Until now, cancer researchers have been doing this in small teams, maintaining massive databases of different factors characteristic of the cancer’s growth. But much of this information is peripheral. The most helpful information is buried within and among the millions of data points collected.
“This is a huge part of the challenge, because humans do this now, but by hand,” explained Stevens. “We are trying to devise a means of automating the search through machine learning so that you’d start with an initial model and then automatically find models that perform better than the initial one. We then could repeat this process for each individual patient.”
While the computational solutions for these training problems alone will require the largest available high-performance computers, Stevens and his team believe that the resulting models are likely to require exascale or near-exascale systems to advance each of the cancer problem areas.
CANDLE is one of three unique Argonne National Laboratory programs funded by the DOE’s Exascale Computing Project (ECP), launched in 2015 to promote the design and integration of application, software and hardware technologies into exascale systems.
These systems will be able to run applications such as CANDLE 50 to 100 times faster than today’s most powerful supercomputers, like those housed at the Argonne Leadership Computing Facility (ALCF) a DOE Office of Science User Facility. Theta, ALCF’s new 9.65 petaflops Intel-Cray system, delivers high performance on traditional modeling and simulation applications and was developed to more quickly and efficiently handle advanced software and data analysis methods.

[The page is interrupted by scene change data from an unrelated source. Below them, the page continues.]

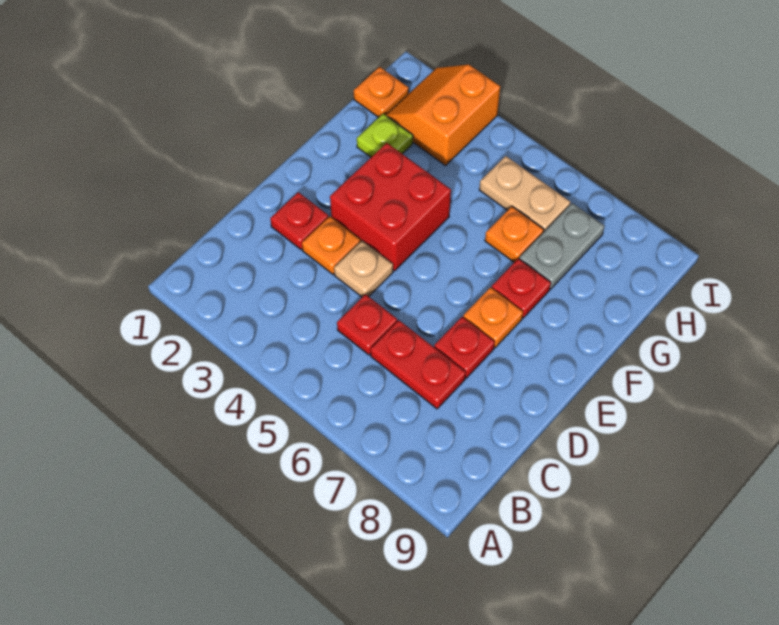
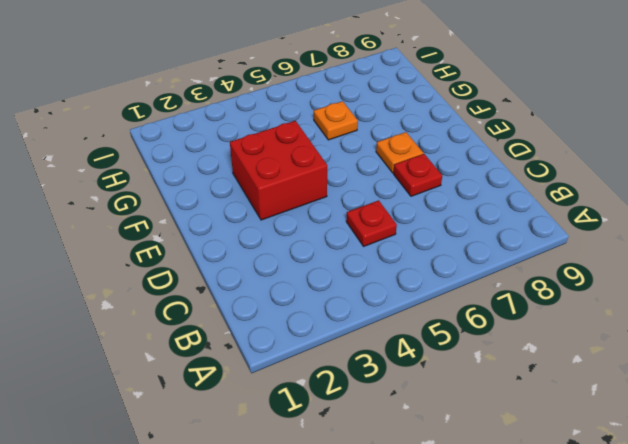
none -> red plate C6:C7 level 1
none -> red plate D2 level 1
none -> orange plate D3 level 1

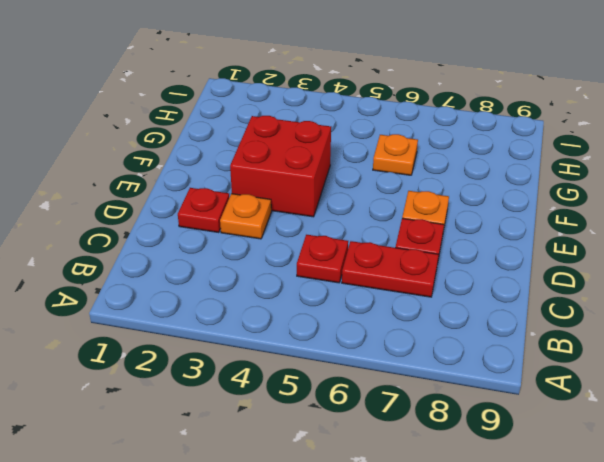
none -> tan plate D4 level 1
none -> red plate F7 level 1
none -> lime plate G2 level 1

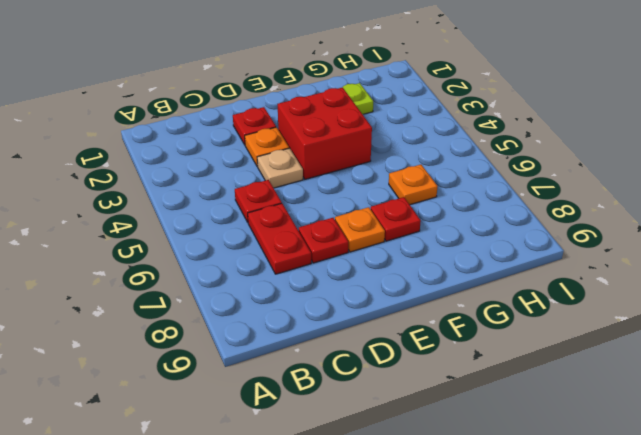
none -> grey plate G7:H7 level 1
none -> orange plate H1 level 1
none -> orange slope H2:I3 level 1 top 3

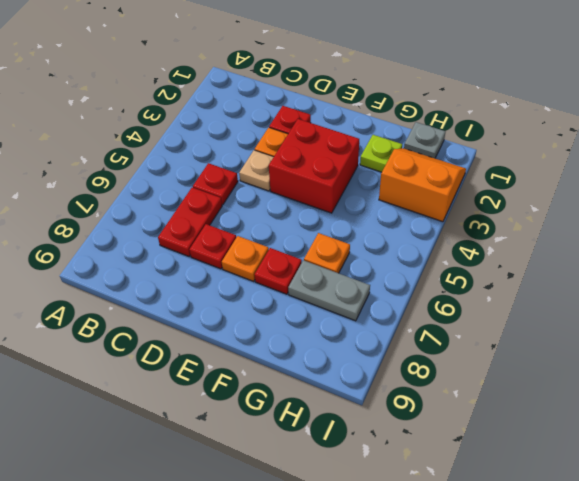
grey plate H1 level 1 -> orange plate H1 level 1
none -> tan plate H5:H6 level 1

“The types of things researchers would like to accomplish now require a lot more data, capacity and computing power than we have. That’s why there is this effort to build a whole new framework, one focused more on data,” said Paul Messina, director of ECP. “CANDLE will play an essential role in the development of applications that drive this framework, creating the ability to analyze hundreds of millions of items of data to come up with individual cancer treatments.”

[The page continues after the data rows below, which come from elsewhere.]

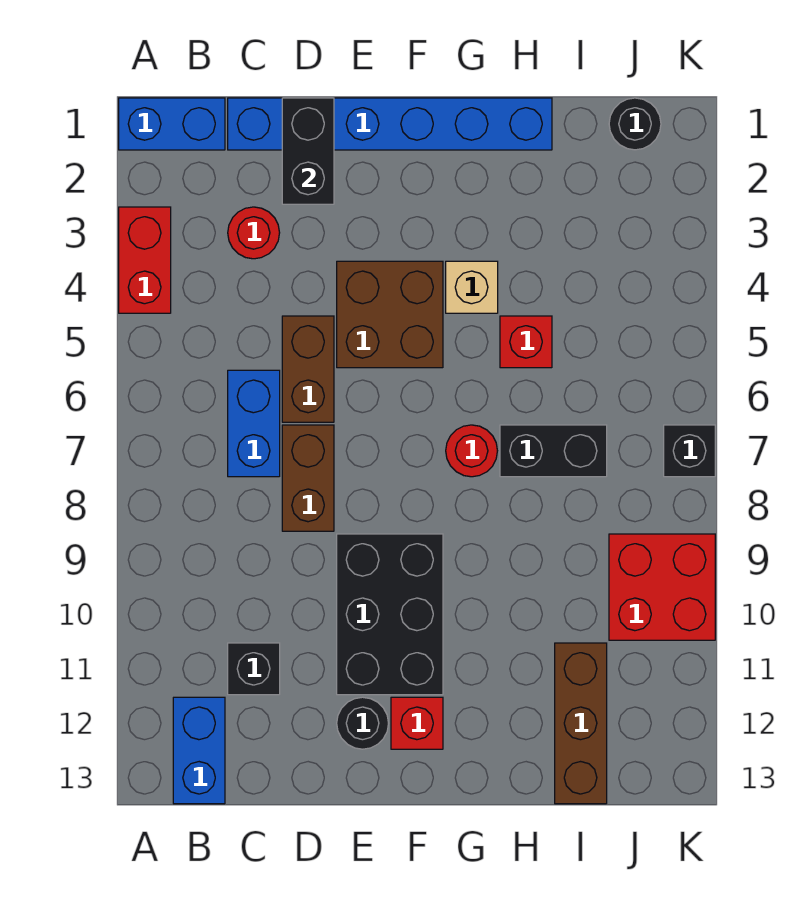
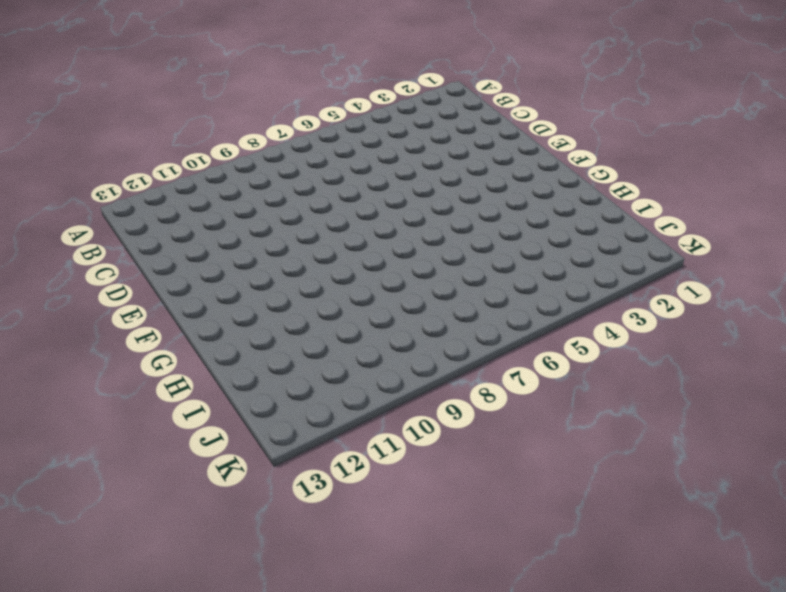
none -> blue brick A1:B1 level 1
none -> red brick A3:A4 level 1
none -> blue brick B12:B13 level 1

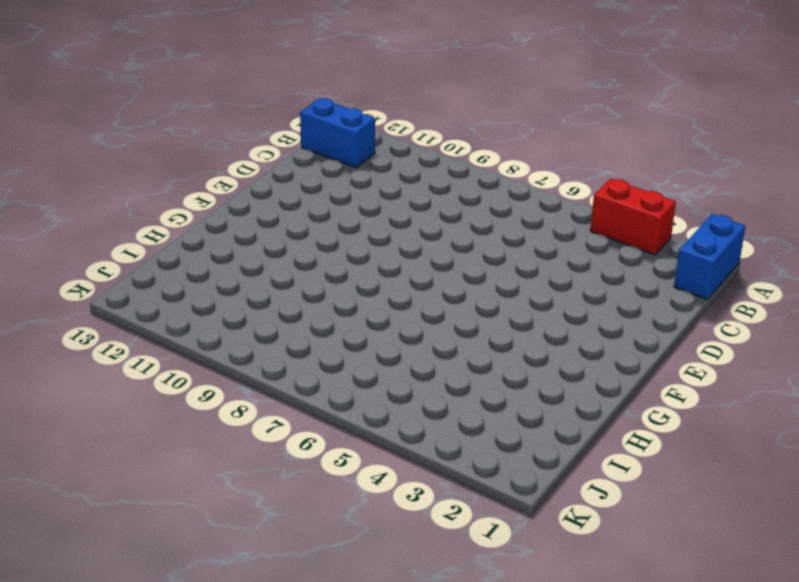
none -> blue brick C1:H1 level 1
none -> red round brick C3 level 1
none -> blue brick C6:C7 level 1

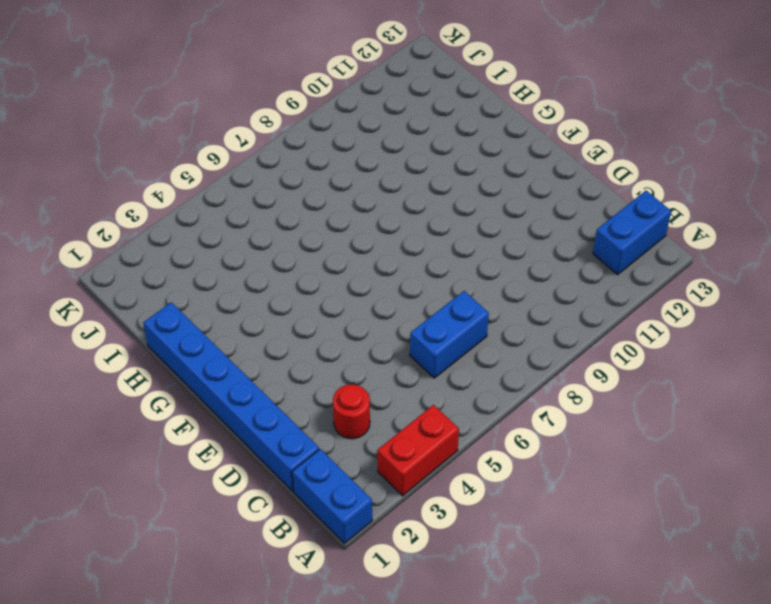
none -> black brick C11 level 1
none -> brown brick D5:D6 level 1
none -> brown brick D7:D8 level 1

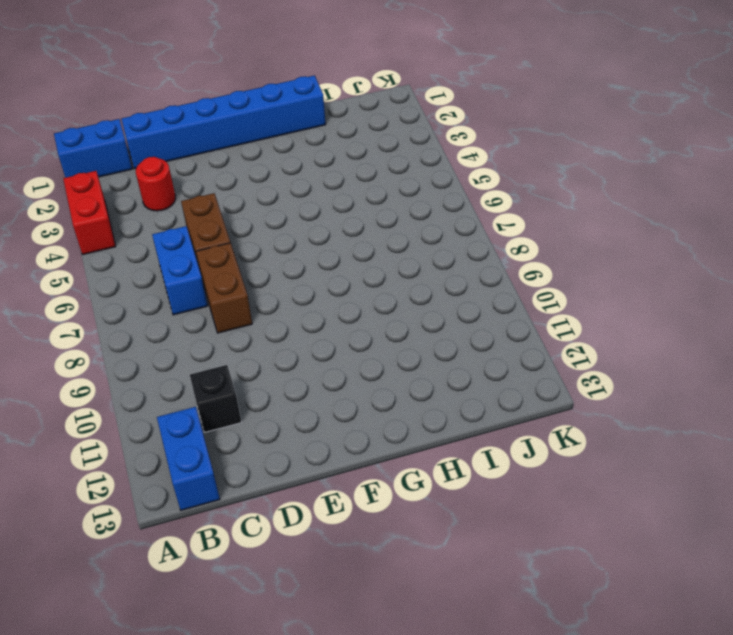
none -> brown brick E4:F5 level 1
none -> black brick E9:F11 level 1
none -> black round brick E12 level 1

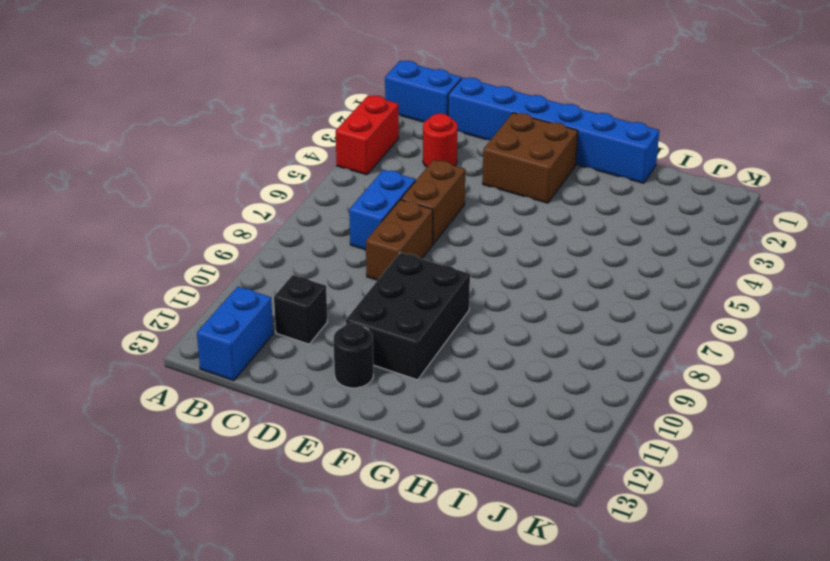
brown brick E2:F3 level 1 -> brown brick E4:F5 level 1
none -> red brick F12 level 1
none -> tan brick G4 level 1
none -> red round brick G7 level 1

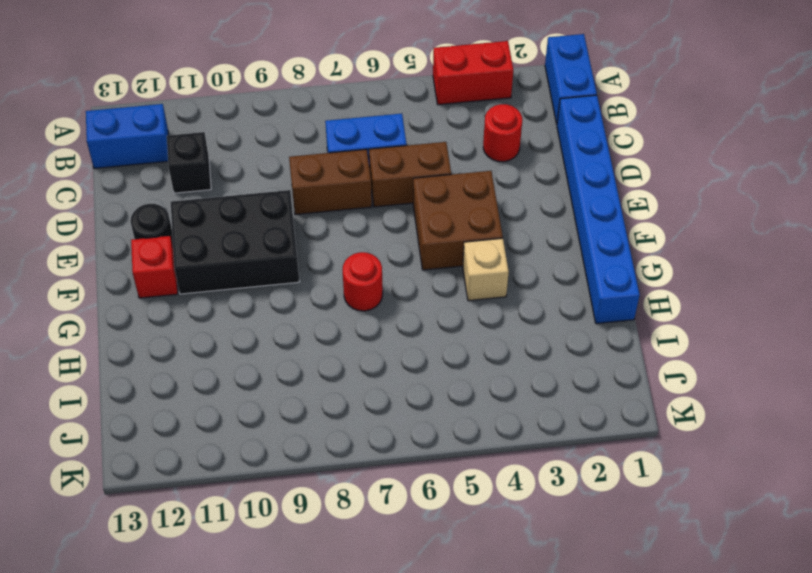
none -> red brick H5 level 1
none -> black brick H7:I7 level 1
none -> brown brick I11:I13 level 1

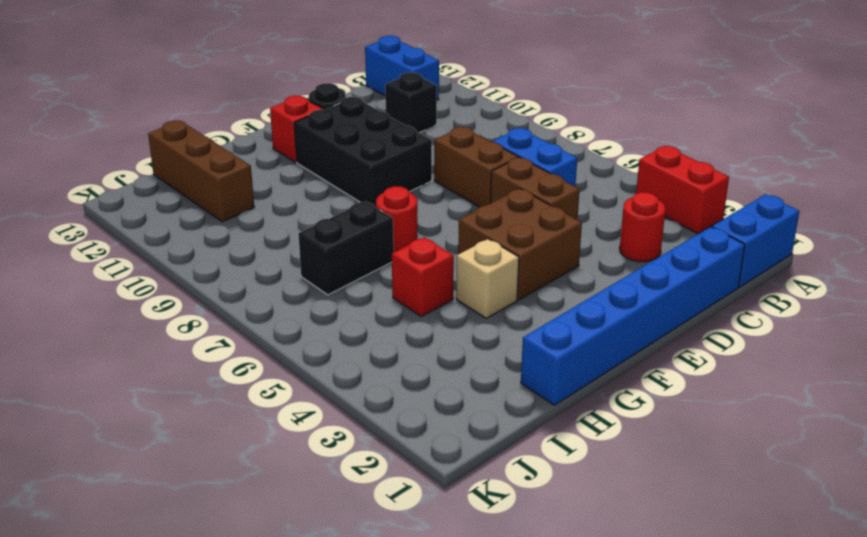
none -> black round brick J1 level 1
none -> red brick J9:K10 level 1
none -> black brick K7 level 1

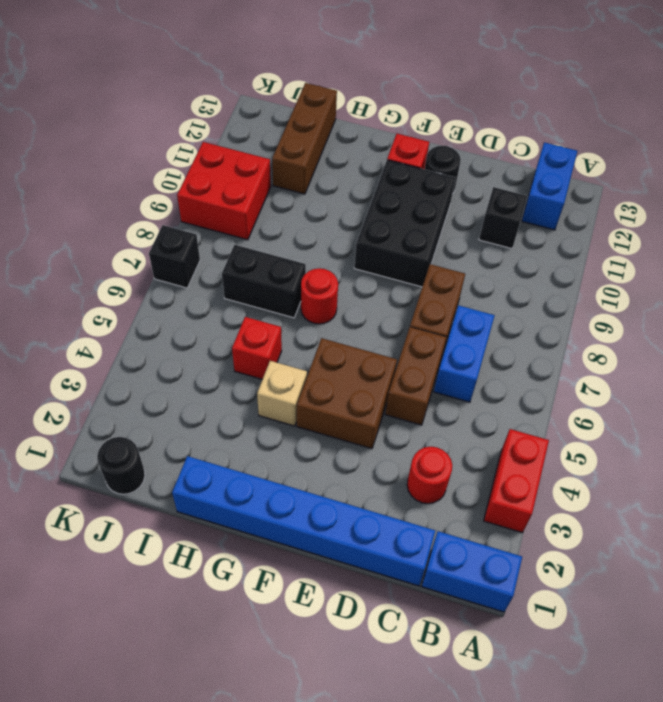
none -> black brick D1:D2 level 2

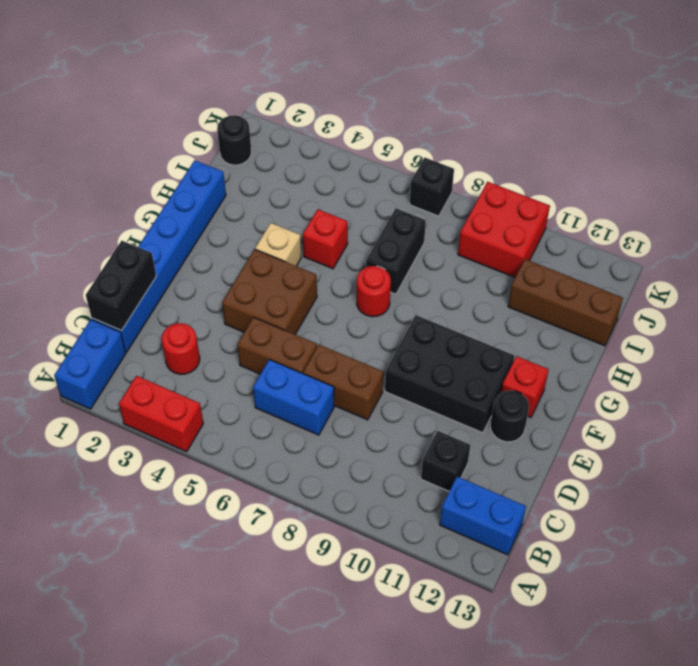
black brick C1:D1 level 2 -> black brick D1:D2 level 2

With the unique collaboration of JDACS4C, the CANDLE team has immediate access to NCI’s formidable subject matter and domain experts on cancer. And as partners with the DOE and, specifically, CORAL (a collaboration comprising Oak Ridge, Argonne and Lawrence Livermore National Laboratories), CANDLE enlists some of the nation’s leading computational scientists to provide the computational and data science expertise.
Vendors involved with the labs and ECP are among the leading designers of high-performance computing architecture in the world. Companies like Intel, Nvidia, IBM, and Cray are interested in collaborating on cancer research, and are fully vested in the idea that the convergence between simulation, data and machine learning is the future, noted Stevens.
“There is a tremendous level of team work and sharing across the enterprise. Cancer is something that people can relate to personally, so having the opportunity to develop a capability that will eventually help somebody else can be very motivating,” said Eric Stahlberg, director of the Frederick National Laboratory for Cancer Research’s strategic and data science initiatives.
“It’s a Herculean task. But even incremental progress toward that goal will have a significant impact on many more people affected by cancer, as a result.”